Но внутренний голос сказал мне: Дитер, твоя ванная полна крови. Твоя гордость выглядит как мёртвая. Ты подыхаешь от боли. Ты поедешь не домой. Я как в бреду повернулся к Наддель, которая приехала вместе со мной: «Отвези меня в другую больницу!»
Мы приехали в другую. Меня осмотрел другой врач, вызвал срочно своего шефа, специалиста по вопросам, касающимся мужского достоинства, профессора Гуланда, моего спасителя. «Если бы Вы пришли тремя часами позже, господин Болен, — сказал мне профессор — вам никогда бы больше не пользоваться этим».
Рано утром меня срочно прооперировали под общим наркозом. Меня разрезали как макрель, растянули, укрепили, вернули на место и снова зашили. На больничной карте стояла пометка «перелом пениса с разрывом крайней плоти». Перед операцией мне пришлось заполнить бланк, указывавший на возможность импотенции в будущем. Если забыть об импотенции, то ещё существовала опасность, что мой неудачник станет кривым. А попробуй–ка, найди женщину, которая стала жертвой изнасилования и не может ни с кем спать! Мне стало страшно.
Мне вставили трубку в мочевой пузырь, я две недели не мог по–нормальному мочиться. Когда я очнулся от наркоза, всё виделось как из–под вуали.
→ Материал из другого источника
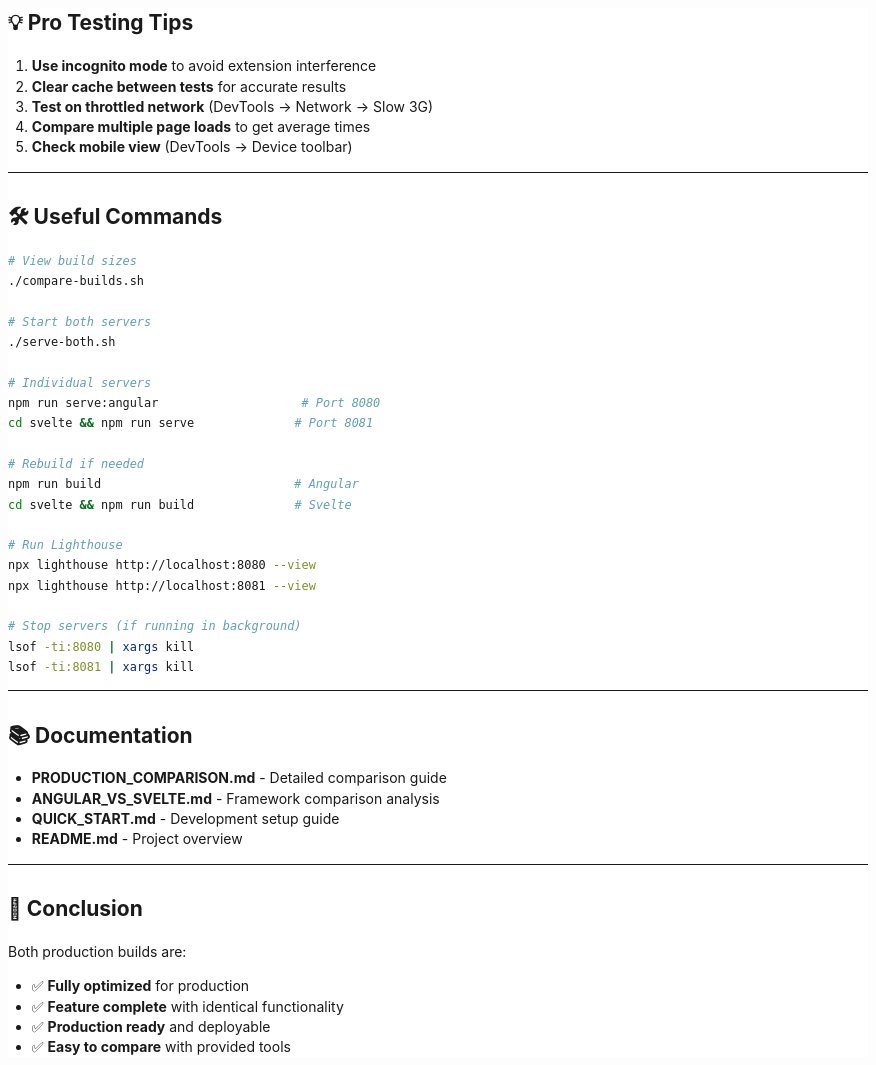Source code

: 
## 💡 Pro Testing Tips

1. **Use incognito mode** to avoid extension interference
2. **Clear cache between tests** for accurate results
3. **Test on throttled network** (DevTools → Network → Slow 3G)
4. **Compare multiple page loads** to get average times
5. **Check mobile view** (DevTools → Device toolbar)

---

## 🛠️ Useful Commands

```bash
# View build sizes
./compare-builds.sh

# Start both servers
./serve-both.sh

# Individual servers
npm run serve:angular                    # Port 8080
cd svelte && npm run serve              # Port 8081

# Rebuild if needed
npm run build                           # Angular
cd svelte && npm run build              # Svelte

# Run Lighthouse
npx lighthouse http://localhost:8080 --view
npx lighthouse http://localhost:8081 --view

# Stop servers (if running in background)
lsof -ti:8080 | xargs kill
lsof -ti:8081 | xargs kill
```

---

## 📚 Documentation

- **PRODUCTION_COMPARISON.md** - Detailed comparison guide
- **ANGULAR_VS_SVELTE.md** - Framework comparison analysis
- **QUICK_START.md** - Development setup guide
- **README.md** - Project overview

---

## 🎯 Conclusion

Both production builds are:
- ✅ **Fully optimized** for production
- ✅ **Feature complete** with identical functionality
- ✅ **Production ready** and deployable
- ✅ **Easy to compare** with provided tools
Наддель рядом не было, только медсестра совала мне под нос телефонную трубку. «Там кто–то говорит, что должен непременно поговорить с Вами».
Я спросил себя, кто бы это мог быть и прохрипел в трубку: «Алло? Алло?»
«Ганс — Герман Тидье — загудели мне в ухо — слушай, дорогой Дитер! У тебя есть пять минут, чтобы объяснить мне, почему ты лежишь в больнице со сломанным членом. Иначе мы сами додумаемся».
Сам не понимаю, как я смог дать шефу «Бильда» приличный ответ. Помню только, как лежал, ослабевший, как меня бросило в пот. «Да–да, подожди, Ганс — Герман! Одну секундочку!» Я лихорадочно размышлял. Что сказать? Что сказать? Я спешно выдумал историю:
«Итак, Ганс — Герман, я стоял перед унитазом, как вдруг упал и ударился пенисом как раз об очко».
Конечно, я мог бы выдумать историю и поумней: что я упал с велосипеда, что на меня наступила лошадь, но ничего этого мне в голову тогда не пришло. Я слышал только, как Ганс — Герман прогудел в трубку «Вау! Вау! Вау!», а на следующий день, 7 декабря 1990 года, меня радостно приветствовал огромный заголовок в «Бильде»: «Кровавая драма в ванной — Дитер Болен почти кастрирован! Продолжение на странице 17!»
И продолжение: «Защемил между унитазом и раковиной!»
Мне было очень неловко, а моя семья отнеслась к произошедшему далеко не легкомысленно и была крайне обеспокоена. Мама привезла мне пирог, и даже Эрика нанесла визит.
Тревога номер два
Пять лет спустя судьба сыграла со мной такую же шутку. На этот раз я был в Магдебурге, в одном из номеров «Maritim», и мою партнёршу звали не Надей. Но всё остальное было прежним, так что администрация отеля выписала мне счёт за полный ремонт, включая поклейку обоев. Я спешил в больницу и позвонил по мобильному моему эксперту по пеннисам, который со своим серпентарием обосновался в гамбургской клинике при университете в Эппендорфе: «Помогите мне! Помогите мне!»